Petra had been out riding at the far end of her father’s ranch. At this far end, the cliffs allowed her to look over the desert. The only plants that survived were tough grasses and scattered mesquite. Cattle seldom came this far to graze but if one of the herd was lost this was an area that was searched. To a newcomer to this land, it would look as though the guitar had been here for a very long time, but the dry winds and hot sun of the desert quickly dried and weathered all that they touched. It was difficult to tell how long it had really been there. Or why.

Petra dismounted, letting the reins of her pinto, John, trail in the sand. Cautious of rattlesnakes, Petra decided to not go far from John. Taking her sketch book and pencils from John’s saddle bags, and her bottle of water, she settled against the only tree throwing its thin shade. While John grazed on the sparse grasses, Petra sketched a picture of the guitar, the rock and the shimmering expanse of red desert in the distance. On that day, the wind had been calm, desert sand lying still in the heat.

Thirty-five years later, Petra looked wistfully at the finished painting of the old guitar that hung over the mantle. So strange. She had come so far in her life. In this northern city far from the desert, where everything was convenient and beautiful, her life was still a good life. Interesting, busy but so very different. Cars instead of horses. Drifts of snowflakes sparkling in the brilliant sunshine. Each stage of her life had been full of hope. It was always the hope that moved her forward. Hope and the strength she gained from each experience.
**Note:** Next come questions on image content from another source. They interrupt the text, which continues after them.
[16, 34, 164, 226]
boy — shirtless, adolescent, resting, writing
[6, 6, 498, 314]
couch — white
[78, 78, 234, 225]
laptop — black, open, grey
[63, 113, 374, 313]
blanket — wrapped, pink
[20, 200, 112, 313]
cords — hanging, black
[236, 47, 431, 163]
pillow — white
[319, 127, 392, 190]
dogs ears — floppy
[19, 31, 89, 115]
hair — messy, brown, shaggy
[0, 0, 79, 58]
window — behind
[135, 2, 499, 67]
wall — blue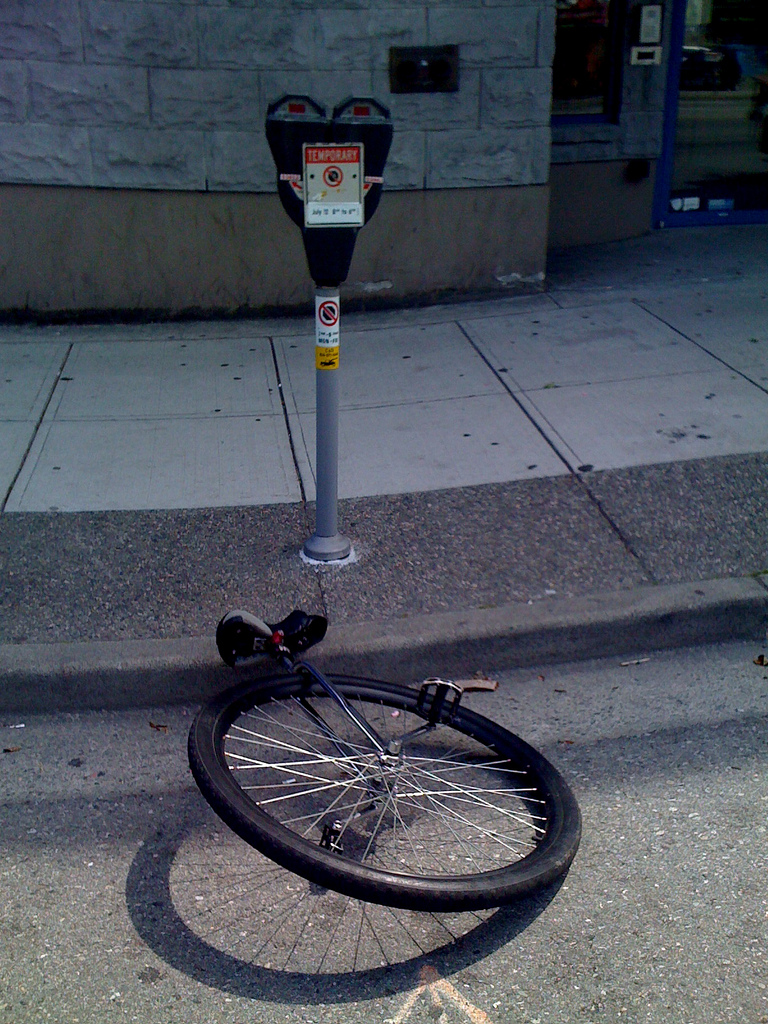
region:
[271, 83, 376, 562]
parking meter on the sidewalk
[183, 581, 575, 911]
unicycle laying on the street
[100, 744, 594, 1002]
shadow of the unicycle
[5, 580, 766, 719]
curb of the sidewalk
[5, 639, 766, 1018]
street by the sidewalk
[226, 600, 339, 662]
seat on the unicycle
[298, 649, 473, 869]
pedals on the unicycle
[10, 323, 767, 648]
sidewalk the parking meter is on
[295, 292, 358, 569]
gray pole the parking meter is on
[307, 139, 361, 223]
sign on the black parking meter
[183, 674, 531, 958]
Black tire on unicycle.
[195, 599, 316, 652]
Dark seat on bike.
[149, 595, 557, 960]
Unicycle is leaning on the side of the curb.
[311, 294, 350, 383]
Sticker stuck to silver pole.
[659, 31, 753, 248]
Door has blue frame.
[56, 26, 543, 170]
Stone building in background.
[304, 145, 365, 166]
White wording on parking meter.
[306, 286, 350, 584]
Silver pole connected to parking meter.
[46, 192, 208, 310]
brick that is light brown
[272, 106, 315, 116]
a bunch of red numbers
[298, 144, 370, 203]
a sign that red and white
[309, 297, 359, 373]
a sign that is white and yellow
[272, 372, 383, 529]
a pole that is grey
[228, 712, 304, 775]
the spokes of a unicycle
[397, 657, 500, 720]
the pedal of a unicycle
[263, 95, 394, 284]
A parking meter with a sign on it.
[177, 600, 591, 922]
A unicycle lying on the black top.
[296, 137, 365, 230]
A out of order sign.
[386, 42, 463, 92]
A black plate on a building.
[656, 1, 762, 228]
A blue glass door on a building.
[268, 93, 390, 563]
A black and gray parking meter.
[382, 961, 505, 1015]
A orange arrow on the black top.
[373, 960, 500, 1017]
A arrow pointing toward the Unicycle.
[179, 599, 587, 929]
A one wheel bike cycle .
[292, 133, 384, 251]
red and white sign on the meter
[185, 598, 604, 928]
unicycle on the ground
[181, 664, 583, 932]
tire of the unicycle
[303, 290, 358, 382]
sticker on the meter's post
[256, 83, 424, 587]
parking meter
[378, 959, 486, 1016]
arrow painted on the road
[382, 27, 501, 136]
black box on the brick wall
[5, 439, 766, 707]
darker edge of the sidewalk and curb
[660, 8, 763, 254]
blue door frame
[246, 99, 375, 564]
A parking meter on the side of the road.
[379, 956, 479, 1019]
A arrow spray painted on the road.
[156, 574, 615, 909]
A unicycle laying on the side of the road.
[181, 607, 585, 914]
A unicycle is parked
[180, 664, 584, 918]
Round black tire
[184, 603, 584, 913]
Unicycle has pedals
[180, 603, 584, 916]
Unicycle has worn seat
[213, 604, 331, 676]
Black worn seat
This Christmas, as the others, she was grateful for all those people she had met along the way. 

The doorbell rang, reining in her wandering thoughts. Her family had arrived for turkey dinner with all the trimmings. Laughing their hellos, they stamped the snow from their boots. They would make their own paintings of their lives to cherish. They would be cautious and they would be brave. Petra smiled and opened her arms to her grandchildren and welcomed them into her home.

“I may not have gone where I intended to go, but 
I think I have ended up where I needed to be.”